BioFocus DPI releases five new compound libraries
7 Apr 2008BioFocus DPI today introduces new FieldFocus and SoftFocus libraries that were created with advanced modeling tools. The libraries consist of novel drug-like compounds specifically targeted towards kinases and voltage-dependent ion channels. These targets represent two of the most important and commonly studied protein classes for drug discovery. Two new lead-like ThemePair Fragment libraries from BioFocus DPI are also being released.
Following the success of the FieldFocus ion channel libraries, BioFocus DPI is introducing its first FieldFocus kinase (FFK) libraries. The FFK01 and FFK02 libraries have been designed using a new in silico, fragment-based approach to tackle kinase library design from a ligand perspective, complementing the highly successful SoftFocus kinase libraries.
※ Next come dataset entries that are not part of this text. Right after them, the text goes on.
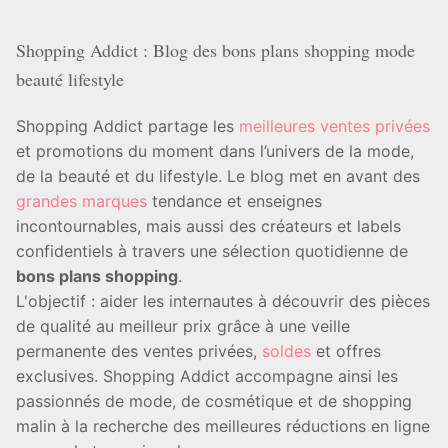
Shopping Addict : Blog des bons plans shopping mode
beauté lifestyle
Shopping Addict partage les
meilleures ventes privées
et promotions du moment dans l’univers de la mode,
de la beauté et du lifestyle. Le blog met en avant des
grandes marques
tendance et enseignes
incontournables, mais aussi des créateurs et labels
confidentiels à travers une sélection quotidienne de
bons plans shopping
.
L'objectif : aider les internautes à découvrir des pièces
de qualité au meilleur prix grâce à une veille
permanente des ventes privées,
soldes
et offres
exclusives. Shopping Addict accompagne ainsi les
passionnés de mode, de cosmétique et de shopping
malin à la recherche des meilleures réductions en ligne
BioFocus DPI is also releasing its latest SoftFocus ion channel (SFI) library. SFI08 contains approximately 500 compounds designed to target voltage-dependent ion channels. These libraries were created using BioFocus DPI’s proprietary chemogenomic tool Helical Domain Recognition Analysis, which has been proven to generate potent and selective hit series.
Two new ThemePair Fragment (TPF) libraries are also now available from BioFocus DPI. The TPF10 library contains lead-like compounds substituted with a single heavy atom and are designed for use in X-ray crystallographic screening. The TPF11 library is based on nine bicyclic scaffolds suitable for both conventional bioassays as well as high-throughput affinity screening.
“We are constantly evolving the design tools used in the production of our focused libraries and the latest FieldFocus kinase libraries are an exciting new addition to our portfolio,” said Richard Hill, Director Discovery Products, BioFocus DPI.